The analyze-complexity command:
  • Analyzes each task using AI to assess its complexity on a scale of 1-10
  • Recommends optimal number of subtasks based on configured DEFAULT_SUBTASKS
  • Generates tailored prompts for expanding each task
  • Creates a comprehensive JSON report with ready-to-use commands
  • Saves the report to scripts/task-complexity-report.json by default
The generated report contains:
  • Complexity analysis for each task (scored 1-10)
  • Recommended number of subtasks based on complexity
  • AI-generated expansion prompts customized for each task
  • Ready-to-run expansion commands directly within each task analysis
The complexity-report command:
  • Displays a formatted, easy-to-read version of the complexity analysis report
  • Shows tasks organized by complexity score (highest to lowest)
  • Provides complexity distribution statistics (low, medium, high)
  • Highlights tasks recommended for expansion based on threshold score
  • Includes ready-to-use expansion commands for each complex task
  • If no report exists, offers to generate one on the spot
The expand command automatically checks for and uses the complexity report:When a complexity report exists:
  • Tasks are automatically expanded using the recommended subtask count and prompts
  • When expanding all tasks, they’re processed in order of complexity (highest first)
  • Research-backed generation is preserved from the complexity analysis
  • You can still override recommendations with explicit command-line options
Example workflow:
# Generate the complexity analysis report with research capabilities
task-master analyze-complexity --research

# Review the report in a readable format
task-master complexity-report

# Expand tasks using the optimized recommendations
task-master expand --id=8
# or expand all tasks
task-master expand --all
The next command:
  • Identifies tasks that are pending/in-progress and have all dependencies satisfied
  • Prioritizes tasks by priority level, dependency count, and task ID
  • Displays comprehensive information about the selected task:
    • Basic task details (ID, title, priority, dependencies)
    • Implementation details
    • Subtasks (if they exist)
  • Provides contextual suggested actions:
    • Command to mark the task as in-progress
    • Command to mark the task as done
    • Commands for working with subtasks
The show command:
  • Displays comprehensive details about a specific task or subtask
  • Shows task status, priority, dependencies, and detailed implementation notes
  • For parent tasks, displays all subtasks and their status
  • For subtasks, shows parent task relationship
  • Provides contextual action suggestions based on the task’s state
  • Works with both regular tasks and subtasks (using the format taskId.subtaskId)

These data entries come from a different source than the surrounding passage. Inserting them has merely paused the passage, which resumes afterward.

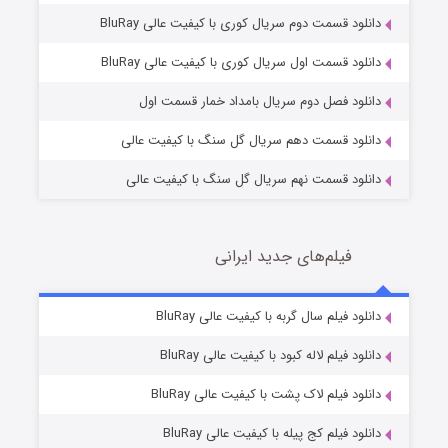
دانلود قسمت دوم سریال کوری با کیفیت عالی BluRay
مردگان متحرک: شهر مرده ۳
2 (زیرنویس)
قسمت
منتشر شد
دانلود قسمت اول سریال کوری با کیفیت عالی BluRay
دانلود فصل دوم سریال بامداد خمار قسمت اول
دانلود قسمت دهم سریال گل سنگ با کیفیت عالی
دانلود قسمت نهم سریال گل سنگ با کیفیت عالی
فیلم‌های جدید ایرانی
شکست استوارت در نجات جهان
7 (زیرنویس)
دانلود فیلم سال گربه با کیفیت عالی BluRay
قسمت
منتشر شد
دانلود فیلم لاله کبود با کیفیت عالی BluRay
دانلود فیلم لاک پشت با کیفیت عالی BluRay
دانلود فیلم کج‌ پیله با کیفیت عالی BluRay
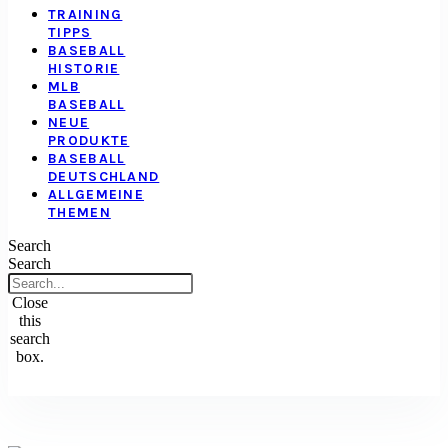
TRAINING
TIPPS
BASEBALL
HISTORIE
MLB
BASEBALL
NEUE
PRODUKTE
BASEBALL
DEUTSCHLAND
ALLGEMEINE
THEMEN
Search
Search
Close
this
search
box.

Best Practices for AI-Driven Development

📝 Detailed PRD

The more detailed your PRD, the better the generated tasks will be.

👀 Review Tasks

After parsing the PRD, review the tasks to ensure they make sense and have appropriate dependencies.

📊 Analyze Complexity

Use the complexity analysis feature to identify which tasks should be broken down further.

⛓️ Follow Dependencies

Always respect task dependencies - the Cursor agent will help with this.

🔄 Update As You Go

If your implementation diverges from the plan, use the update command to keep future tasks aligned.

📦 Break Down Tasks

Use the expand command to break down complex tasks into manageable subtasks.

🔄 Regenerate Files

After any updates to tasks.json, regenerate the task files to keep them in sync.

💬 Provide Context

When asking the Cursor agent to help with a task, provide context about what you’re trying to achieve.

✅ Validate Dependencies

Periodically run the validate-dependencies command to check for invalid or circular dependencies.